Your task: Where a picture appears, skip it and copy everything else in the listing exactly.

Task material:
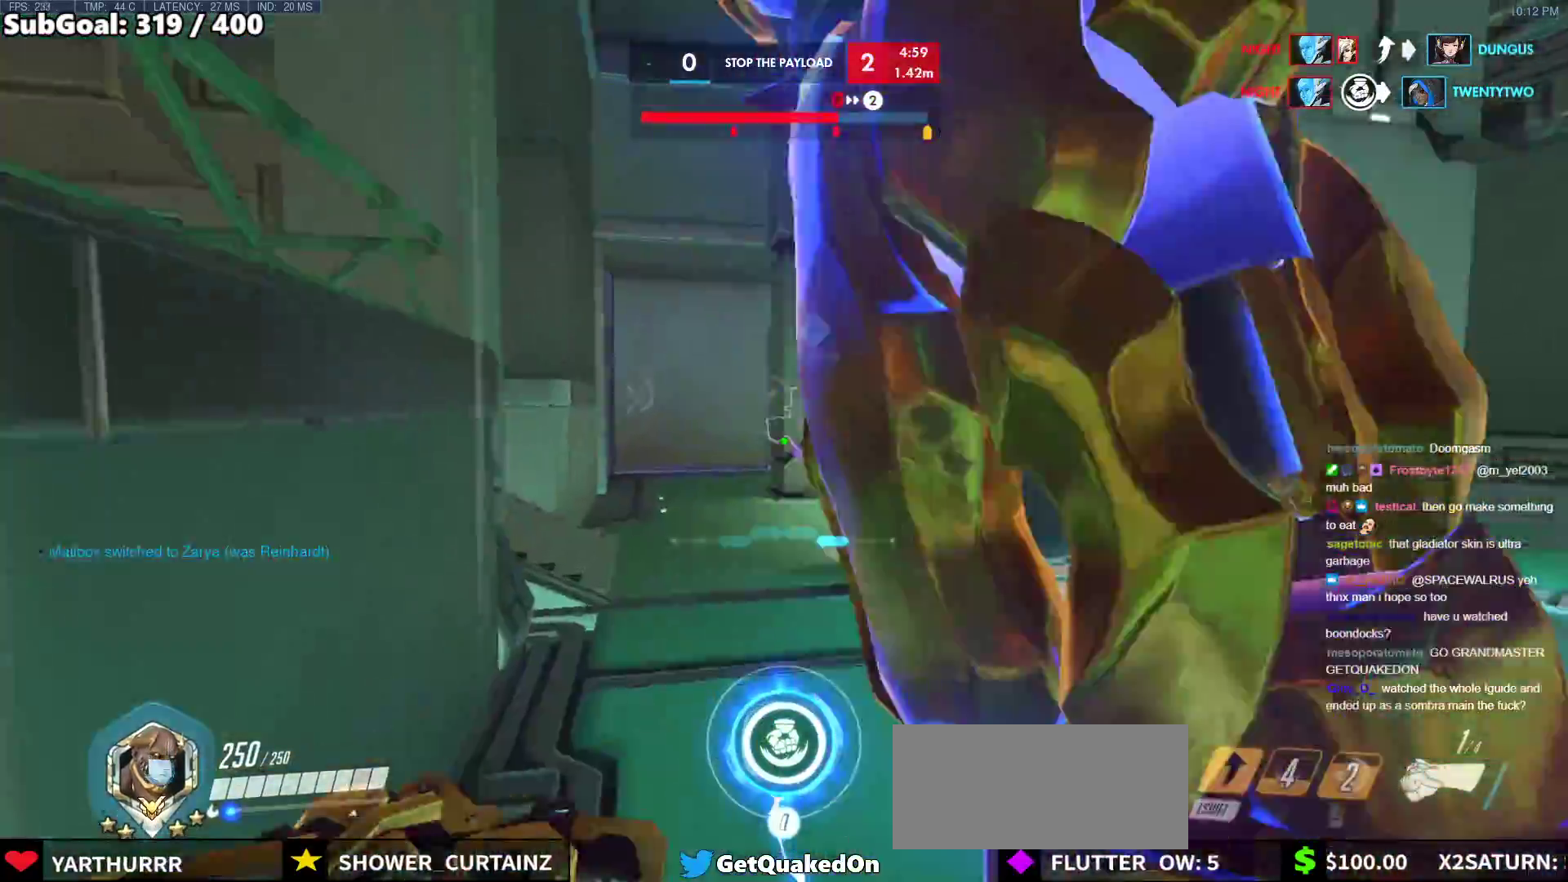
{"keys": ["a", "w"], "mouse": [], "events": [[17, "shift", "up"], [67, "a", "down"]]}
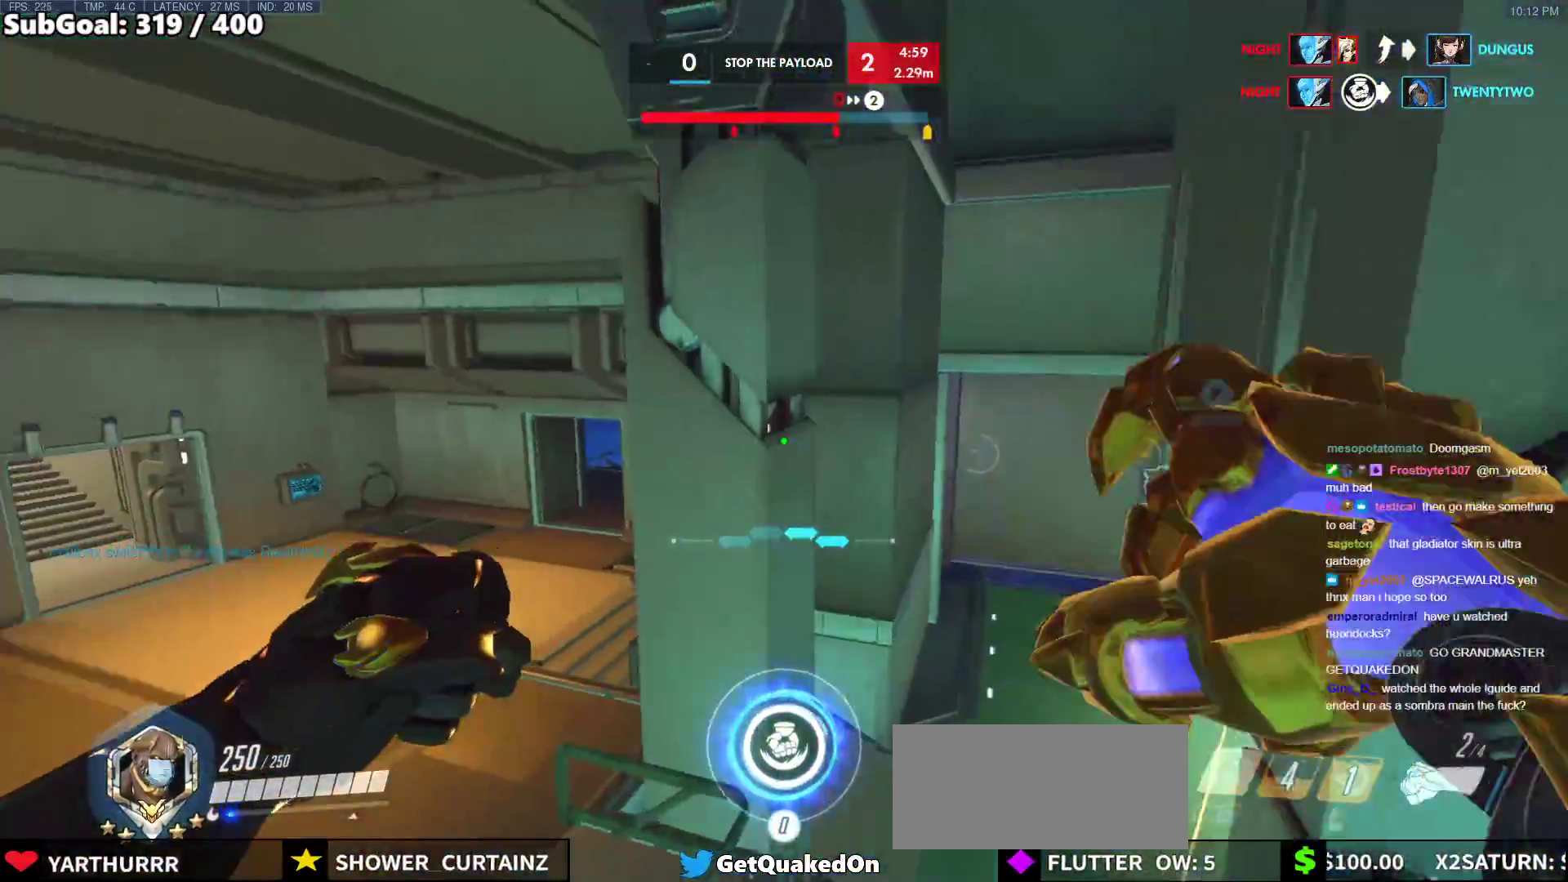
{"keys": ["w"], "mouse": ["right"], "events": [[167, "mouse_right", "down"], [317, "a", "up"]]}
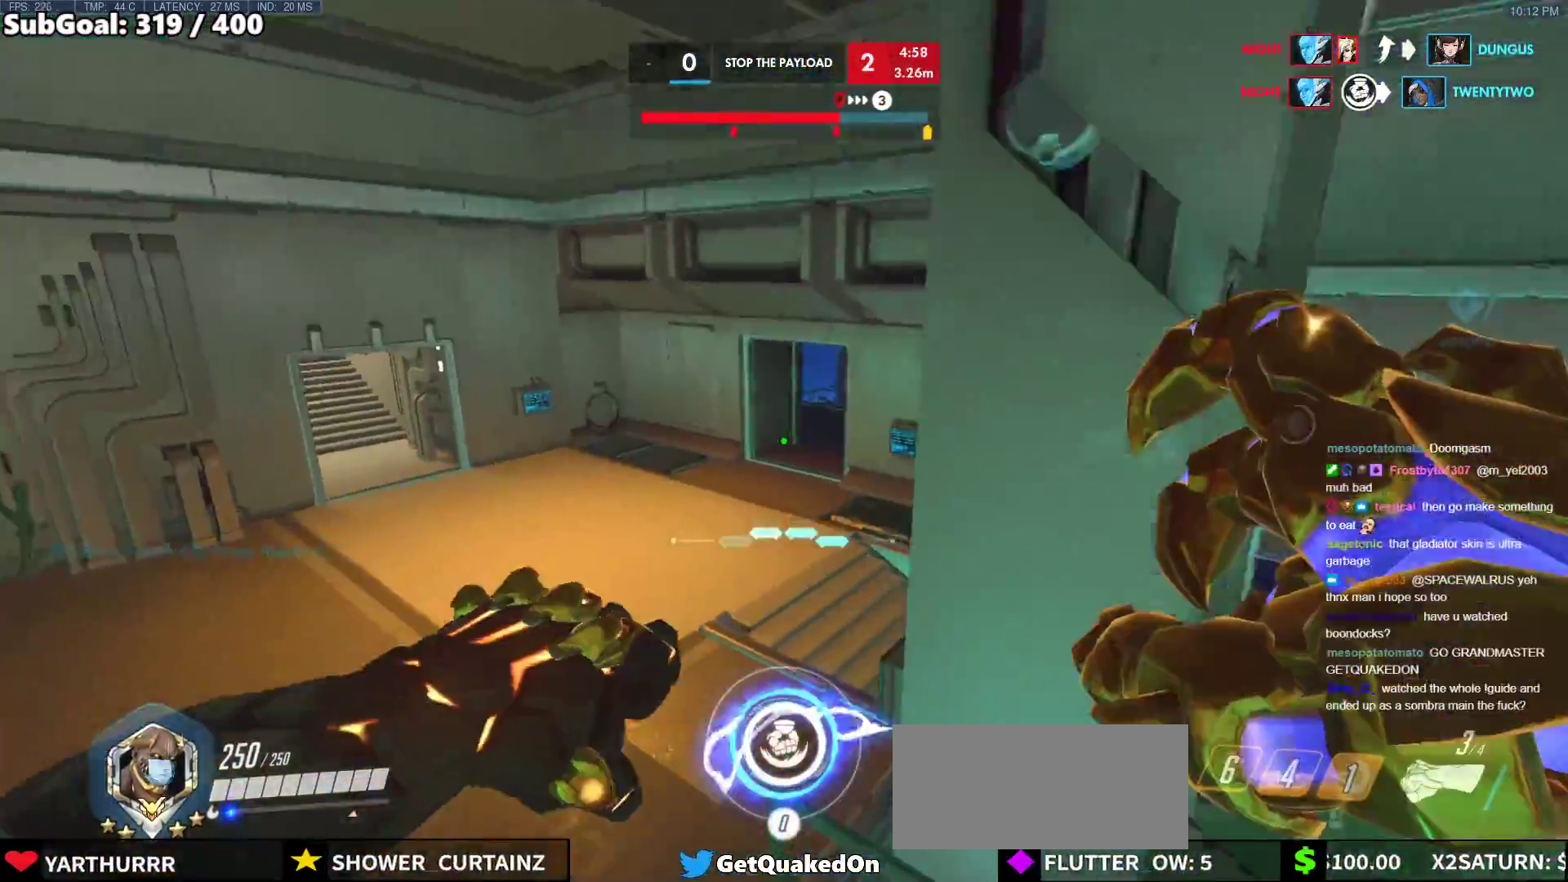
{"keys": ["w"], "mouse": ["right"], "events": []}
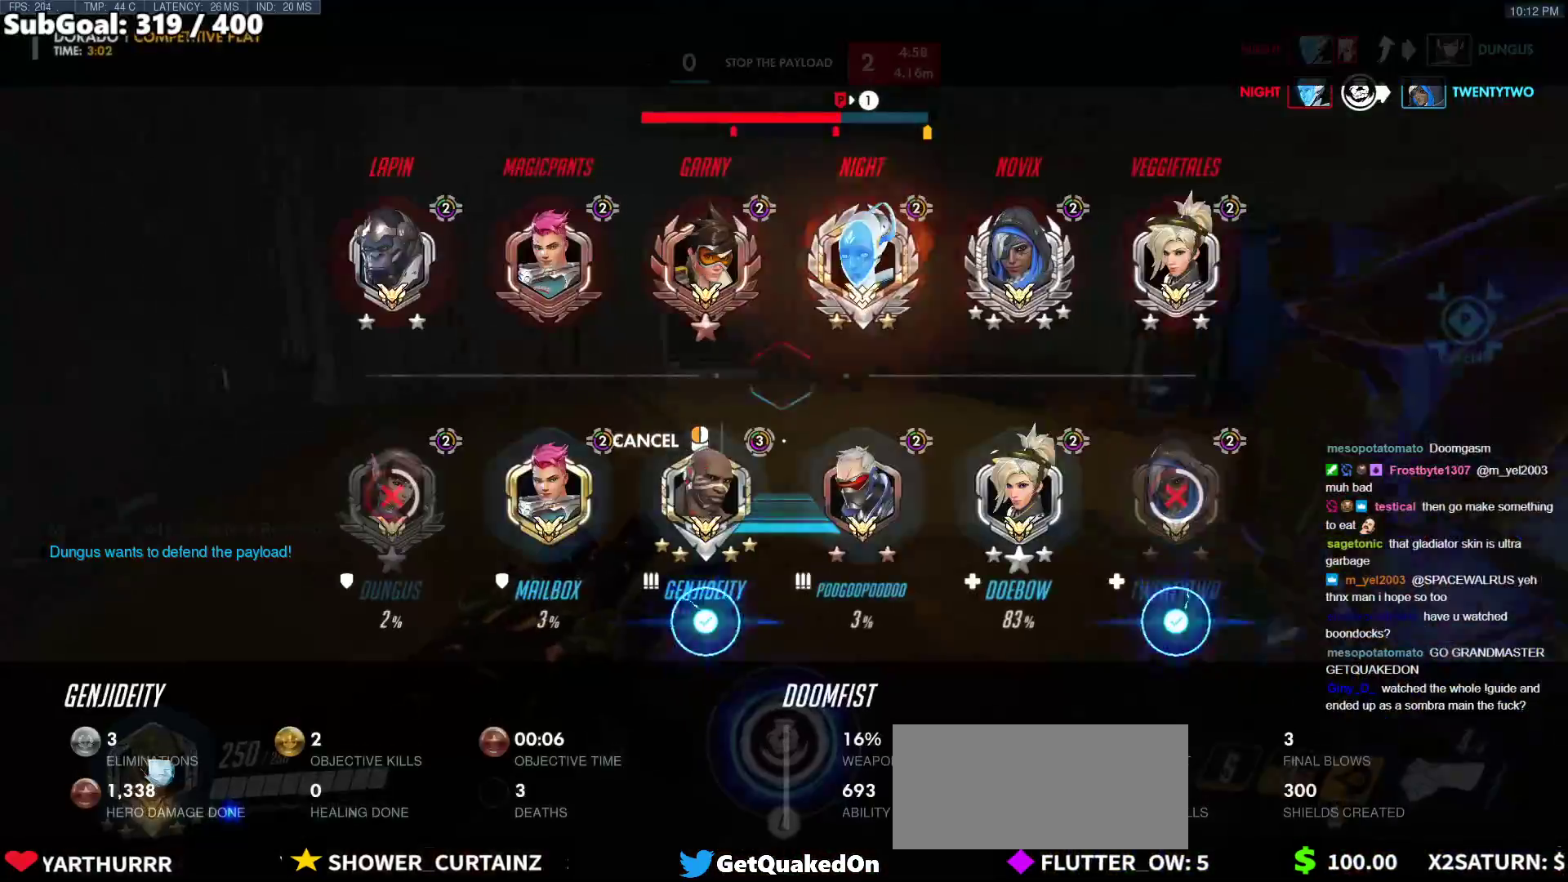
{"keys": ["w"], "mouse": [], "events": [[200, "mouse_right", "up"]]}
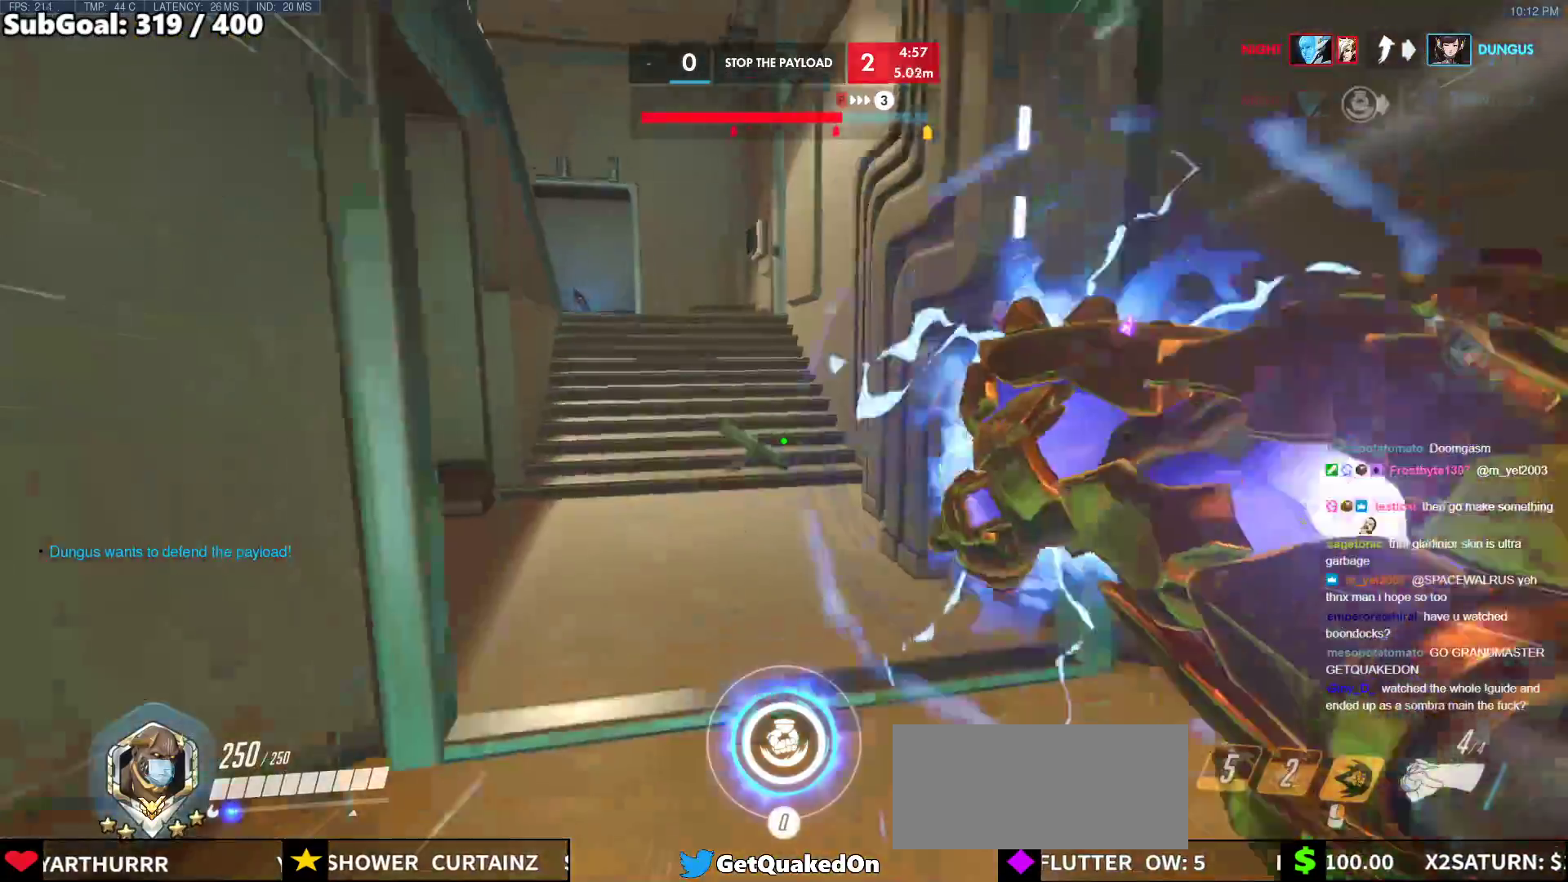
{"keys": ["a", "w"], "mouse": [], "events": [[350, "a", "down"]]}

Written answer:
{"keys": ["a", "w"], "mouse": [], "events": [[17, "shift", "up"], [67, "a", "down"]]}
{"keys": ["w"], "mouse": ["right"], "events": [[167, "mouse_right", "down"], [317, "a", "up"]]}
{"keys": ["w"], "mouse": ["right"], "events": []}
{"keys": ["w"], "mouse": [], "events": [[200, "mouse_right", "up"]]}
{"keys": ["a", "w"], "mouse": [], "events": [[350, "a", "down"]]}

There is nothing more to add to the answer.